According to a freedom of information request from December 21, 658 people had been held for more than 140 days – the amount of time they can legally be held without trial.
But Scottish Conservative community safety spokesman Russell Findlay said: “When the pandemic stopped prison visits it was right to maintain communication with family and friends and it’s encouraging that these phones have been put to good use in this way.
“But, according to HMP Barlinnie staff, these supposedly tamper-proof phones were hacked within hours of arrival, resulting in them being used to deal drugs and make threatening calls to people.
“Vulnerable prisoners have been targeted for their phones which are then misused by others.
“This widespread abuse cannot be overlooked.The crucial thing now is that the SNP justice secretary learns from this shambles and ensures that what comes next is safe, secure and good value for taxpayers.”
A spokeperson for the Samaritans said that its 30-year, face-to-face support service had to be halted during the pandemic.
“To meet that challenge Samaritans worked in partnership with the Scottish Prisons Service to ensure our free helpline was available to prisoners,” they added.

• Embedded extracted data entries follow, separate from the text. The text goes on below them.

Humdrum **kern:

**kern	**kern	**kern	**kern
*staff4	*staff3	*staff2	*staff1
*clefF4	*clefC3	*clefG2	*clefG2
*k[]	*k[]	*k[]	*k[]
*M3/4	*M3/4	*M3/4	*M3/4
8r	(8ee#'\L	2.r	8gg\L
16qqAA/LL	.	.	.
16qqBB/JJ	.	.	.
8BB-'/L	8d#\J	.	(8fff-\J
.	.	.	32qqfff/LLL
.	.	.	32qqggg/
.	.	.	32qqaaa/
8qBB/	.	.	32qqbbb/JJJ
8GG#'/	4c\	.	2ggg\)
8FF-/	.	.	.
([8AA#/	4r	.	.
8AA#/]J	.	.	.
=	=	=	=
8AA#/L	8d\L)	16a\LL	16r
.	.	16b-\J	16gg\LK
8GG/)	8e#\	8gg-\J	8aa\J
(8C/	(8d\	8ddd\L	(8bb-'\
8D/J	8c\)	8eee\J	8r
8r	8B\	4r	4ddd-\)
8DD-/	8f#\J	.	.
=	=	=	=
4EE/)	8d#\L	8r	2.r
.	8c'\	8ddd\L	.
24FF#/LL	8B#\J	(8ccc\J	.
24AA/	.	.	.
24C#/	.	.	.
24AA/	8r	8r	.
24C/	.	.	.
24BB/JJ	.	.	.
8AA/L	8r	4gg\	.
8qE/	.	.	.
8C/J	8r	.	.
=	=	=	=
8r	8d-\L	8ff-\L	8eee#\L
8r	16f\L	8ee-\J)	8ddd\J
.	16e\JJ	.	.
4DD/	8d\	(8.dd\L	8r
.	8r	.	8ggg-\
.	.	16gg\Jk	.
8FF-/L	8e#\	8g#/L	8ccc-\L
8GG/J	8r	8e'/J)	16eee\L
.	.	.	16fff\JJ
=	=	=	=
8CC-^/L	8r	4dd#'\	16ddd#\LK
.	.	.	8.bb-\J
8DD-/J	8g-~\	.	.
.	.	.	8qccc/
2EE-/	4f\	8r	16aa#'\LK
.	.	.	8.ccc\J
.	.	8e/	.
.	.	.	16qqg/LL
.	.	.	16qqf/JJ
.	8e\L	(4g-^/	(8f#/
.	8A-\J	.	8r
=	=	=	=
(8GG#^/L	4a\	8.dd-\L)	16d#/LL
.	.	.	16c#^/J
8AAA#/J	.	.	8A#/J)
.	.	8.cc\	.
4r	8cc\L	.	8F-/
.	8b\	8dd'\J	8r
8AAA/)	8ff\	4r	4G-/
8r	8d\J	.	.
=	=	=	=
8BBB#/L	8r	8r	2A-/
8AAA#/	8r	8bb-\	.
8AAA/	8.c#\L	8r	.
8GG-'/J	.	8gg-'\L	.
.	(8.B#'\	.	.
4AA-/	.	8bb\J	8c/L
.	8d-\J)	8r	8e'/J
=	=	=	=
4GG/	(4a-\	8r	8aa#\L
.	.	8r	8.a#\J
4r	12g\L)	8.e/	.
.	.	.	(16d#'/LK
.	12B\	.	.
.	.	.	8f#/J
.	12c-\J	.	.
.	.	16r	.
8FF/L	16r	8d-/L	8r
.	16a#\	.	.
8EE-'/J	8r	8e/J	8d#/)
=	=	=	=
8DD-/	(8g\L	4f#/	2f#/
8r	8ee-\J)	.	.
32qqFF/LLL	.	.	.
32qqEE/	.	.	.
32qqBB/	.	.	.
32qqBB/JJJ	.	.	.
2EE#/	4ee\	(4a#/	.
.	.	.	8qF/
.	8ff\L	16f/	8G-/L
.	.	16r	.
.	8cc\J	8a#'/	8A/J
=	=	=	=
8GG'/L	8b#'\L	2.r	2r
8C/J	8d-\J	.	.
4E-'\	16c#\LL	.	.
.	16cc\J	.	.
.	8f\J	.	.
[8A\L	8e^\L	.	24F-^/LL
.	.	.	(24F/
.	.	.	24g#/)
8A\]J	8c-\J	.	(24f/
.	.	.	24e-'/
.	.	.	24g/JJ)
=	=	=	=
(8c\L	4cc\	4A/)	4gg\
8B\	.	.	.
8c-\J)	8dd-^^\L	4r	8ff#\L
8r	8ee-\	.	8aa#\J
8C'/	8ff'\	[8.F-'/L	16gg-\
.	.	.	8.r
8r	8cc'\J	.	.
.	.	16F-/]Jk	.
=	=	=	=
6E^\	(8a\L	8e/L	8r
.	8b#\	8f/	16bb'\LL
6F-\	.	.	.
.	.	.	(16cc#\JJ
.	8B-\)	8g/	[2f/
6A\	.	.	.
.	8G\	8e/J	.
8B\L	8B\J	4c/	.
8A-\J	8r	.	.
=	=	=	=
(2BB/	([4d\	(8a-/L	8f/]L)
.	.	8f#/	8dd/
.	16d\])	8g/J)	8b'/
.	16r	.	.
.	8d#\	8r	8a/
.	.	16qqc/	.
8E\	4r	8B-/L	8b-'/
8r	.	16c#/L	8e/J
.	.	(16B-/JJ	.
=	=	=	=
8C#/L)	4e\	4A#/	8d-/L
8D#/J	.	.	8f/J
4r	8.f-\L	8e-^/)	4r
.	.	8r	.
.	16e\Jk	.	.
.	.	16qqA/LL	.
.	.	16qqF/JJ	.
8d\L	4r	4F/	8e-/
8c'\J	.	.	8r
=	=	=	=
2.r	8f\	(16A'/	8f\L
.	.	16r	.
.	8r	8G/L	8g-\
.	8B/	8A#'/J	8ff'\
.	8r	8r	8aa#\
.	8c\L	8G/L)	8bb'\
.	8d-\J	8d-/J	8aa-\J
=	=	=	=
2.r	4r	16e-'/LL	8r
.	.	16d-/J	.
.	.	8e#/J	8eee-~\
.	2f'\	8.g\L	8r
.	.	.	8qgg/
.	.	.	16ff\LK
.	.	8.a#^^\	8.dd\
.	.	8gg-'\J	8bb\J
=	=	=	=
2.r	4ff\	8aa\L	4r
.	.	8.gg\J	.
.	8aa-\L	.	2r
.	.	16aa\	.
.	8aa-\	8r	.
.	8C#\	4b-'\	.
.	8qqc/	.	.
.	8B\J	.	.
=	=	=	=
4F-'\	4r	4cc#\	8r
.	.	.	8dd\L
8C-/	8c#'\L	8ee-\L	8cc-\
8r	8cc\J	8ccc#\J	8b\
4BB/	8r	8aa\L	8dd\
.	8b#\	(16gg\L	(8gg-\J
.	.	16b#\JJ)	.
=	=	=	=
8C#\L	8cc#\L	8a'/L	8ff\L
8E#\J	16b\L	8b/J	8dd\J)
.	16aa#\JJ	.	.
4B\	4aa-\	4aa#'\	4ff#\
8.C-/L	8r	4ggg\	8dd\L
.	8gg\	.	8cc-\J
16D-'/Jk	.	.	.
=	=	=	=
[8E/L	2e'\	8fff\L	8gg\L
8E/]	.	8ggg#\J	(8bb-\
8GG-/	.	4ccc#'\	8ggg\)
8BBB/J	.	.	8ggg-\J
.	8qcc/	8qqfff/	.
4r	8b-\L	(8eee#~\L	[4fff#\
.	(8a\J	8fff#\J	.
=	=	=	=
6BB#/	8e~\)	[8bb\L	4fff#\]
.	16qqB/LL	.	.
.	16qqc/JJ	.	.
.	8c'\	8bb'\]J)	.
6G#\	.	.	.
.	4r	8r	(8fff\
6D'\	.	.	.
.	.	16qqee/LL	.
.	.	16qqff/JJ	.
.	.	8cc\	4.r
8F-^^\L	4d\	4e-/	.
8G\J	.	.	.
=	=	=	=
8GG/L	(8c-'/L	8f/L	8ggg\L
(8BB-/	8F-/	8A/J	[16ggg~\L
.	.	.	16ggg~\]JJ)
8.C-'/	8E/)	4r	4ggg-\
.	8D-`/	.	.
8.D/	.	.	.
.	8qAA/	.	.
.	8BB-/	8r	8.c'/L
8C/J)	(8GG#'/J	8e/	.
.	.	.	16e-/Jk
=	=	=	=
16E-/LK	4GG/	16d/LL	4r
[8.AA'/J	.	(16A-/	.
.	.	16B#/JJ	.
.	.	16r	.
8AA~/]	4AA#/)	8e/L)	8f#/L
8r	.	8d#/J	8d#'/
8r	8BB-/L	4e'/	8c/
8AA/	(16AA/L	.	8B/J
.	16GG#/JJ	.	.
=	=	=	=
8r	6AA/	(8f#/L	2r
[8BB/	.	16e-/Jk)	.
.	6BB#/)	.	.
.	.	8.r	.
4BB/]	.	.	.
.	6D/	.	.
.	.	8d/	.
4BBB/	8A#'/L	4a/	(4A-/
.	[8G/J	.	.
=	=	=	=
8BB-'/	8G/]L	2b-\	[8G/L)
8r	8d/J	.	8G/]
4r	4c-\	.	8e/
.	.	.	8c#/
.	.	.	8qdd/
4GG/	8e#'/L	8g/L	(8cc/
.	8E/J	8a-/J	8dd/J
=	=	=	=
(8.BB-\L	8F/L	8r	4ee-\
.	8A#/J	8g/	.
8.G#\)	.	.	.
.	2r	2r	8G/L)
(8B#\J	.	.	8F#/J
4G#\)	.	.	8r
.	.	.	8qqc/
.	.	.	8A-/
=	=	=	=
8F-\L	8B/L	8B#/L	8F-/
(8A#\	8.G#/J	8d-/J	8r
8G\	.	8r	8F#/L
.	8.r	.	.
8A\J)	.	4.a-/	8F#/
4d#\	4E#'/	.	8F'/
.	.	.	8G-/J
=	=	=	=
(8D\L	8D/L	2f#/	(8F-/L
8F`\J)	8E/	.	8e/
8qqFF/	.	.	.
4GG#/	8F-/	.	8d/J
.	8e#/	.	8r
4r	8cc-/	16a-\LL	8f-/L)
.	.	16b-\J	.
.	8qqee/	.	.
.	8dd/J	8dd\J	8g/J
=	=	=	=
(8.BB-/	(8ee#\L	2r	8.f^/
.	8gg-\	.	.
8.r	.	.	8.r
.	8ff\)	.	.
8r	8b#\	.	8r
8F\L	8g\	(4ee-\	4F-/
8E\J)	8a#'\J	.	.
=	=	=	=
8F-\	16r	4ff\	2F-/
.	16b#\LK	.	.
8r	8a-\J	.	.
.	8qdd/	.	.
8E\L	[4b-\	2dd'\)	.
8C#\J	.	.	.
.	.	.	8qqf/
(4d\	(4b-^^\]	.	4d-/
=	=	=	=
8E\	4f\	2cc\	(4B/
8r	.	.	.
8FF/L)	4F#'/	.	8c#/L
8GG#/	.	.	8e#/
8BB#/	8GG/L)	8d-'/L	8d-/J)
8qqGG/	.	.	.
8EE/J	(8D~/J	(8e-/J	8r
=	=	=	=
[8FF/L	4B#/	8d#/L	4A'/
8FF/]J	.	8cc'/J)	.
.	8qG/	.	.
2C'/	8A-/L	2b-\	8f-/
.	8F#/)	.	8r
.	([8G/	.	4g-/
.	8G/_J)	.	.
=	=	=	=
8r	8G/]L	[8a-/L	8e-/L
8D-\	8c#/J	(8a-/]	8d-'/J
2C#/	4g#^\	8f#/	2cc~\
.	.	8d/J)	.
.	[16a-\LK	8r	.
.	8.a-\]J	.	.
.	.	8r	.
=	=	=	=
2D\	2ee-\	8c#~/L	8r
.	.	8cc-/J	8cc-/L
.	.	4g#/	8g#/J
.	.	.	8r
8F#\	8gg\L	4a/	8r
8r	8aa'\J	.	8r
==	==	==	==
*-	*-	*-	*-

Tom Fox, head of external affairs for the Scottish Prison Service (SPS), said the findings justified having phones in their cells. He added: “The fact that mental health suffered as a result of the pandemic will come as a surprise to no-one. The number of calls demonstrates how necessary it was to put phones in.
“The difficulty is that people were locked up 23 hours a day, which was a way of containing the spread of the diseases. That was done with a degree of success. But there will also be consequences of that. The key consideration was saving lives.”
A Scottish Government spokesperson said: “The Scottish Government recognises that people in custody present higher levels of risk and vulnerability than the general population as a whole and often have complex mental health needs.”
It claimed work was ongoing to address this, with self-harm policy “key areas of focus” for the Scottish Prison Service.
They added: “Any decision on whether to bail or remand people is for the independent courts. The Scottish Government does, however, have a long-standing commitment to ensure alternatives to remand are available across Scotland.”
A Bill linked to a current Scottish Government consultation on the use of remand is due to be introduced in the coming months.